Which is the cause of dilative cardiomyopathy and heart-failure? Was there any indication for chronic alcoholism, coronary-heart-disease? borreliosis, viral infection, storage-disease, or neuromuscular disorder (NMD)?

The patient had a viral respiratory infection. Did he develop concomitant myocarditis or pulmonary embolism? Was there acute right-heart-strain on clinical examination, ECG, or echocardiography?

According to which definition was LVHT diagnosed? Öchslin’s, Stöllberger’s or Chin’s criteria [2-4]? Does figure 2 show an apical or cross-sectional view? Which value had the ratio noncompaction / compacted layer?

LVHT is located in the apex and the interventricular septum. In our series of >100 LVHT-patients none showed affection of the medial or basal septum. How to explain the occurrence of septal involvement?

Was the patient ever investigated for NMD or other rare hereditary disease, like dystrophinopathy, dystrobrevinopathy, myotonic dystrophy, zaspopathy, myoadenylate-deaminase-deficiency, Charcot-Marie-Tooth-disease, mitochondrial disorder, Barth- syndrome, Friedreich-ataxia, Pompe’s disease, Turner-syndrome, Ohtahara-syndrome, Roifman-syndrome, Noonan-syndrome, nail-patella-syndrome, Melnick-needles-syndrome, Melnick-Fraser-syndrome, MIDAS-syndrome, DiGeorge-syndrome, congenital adrenal hyperplasia, distal 4q-trisomy and distal 1q-monosomy, chromosome 1q43-deletion, distal chromosome 5q-deletion, trisomy 11, or trisomy 13 [5]?

Was the history positive for stroke/embolism, occasionally associated with LVHT? Which therapy was given, which were the results on the long-term follow-up, and which the outcome?
Rarely, LVHT develops during life. Were previous echocardiograms reviewed for LVHT? Did LVHT change concerning morphology and extent over time?

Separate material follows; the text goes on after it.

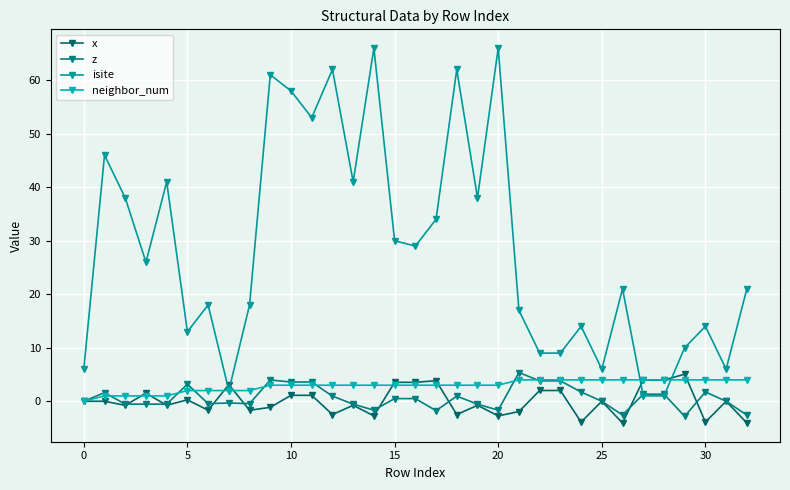

How many lines are shown in the chart?

4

Were first degree family members investigated for LVHT? Since LVHT is suggestive of hereditary disease a family screening is strongly recommended to eventually clarify the nature of LVHT and associated underlying other disorders.

Overall, LVHT is usually not exclusively confined to the heart why more comprehensive investigations are mandatory in LVHT. If additional cardiac and extra-cardiac co-morbidity is not fully elucidated, the pathogenesis of LVHT will remain elusive.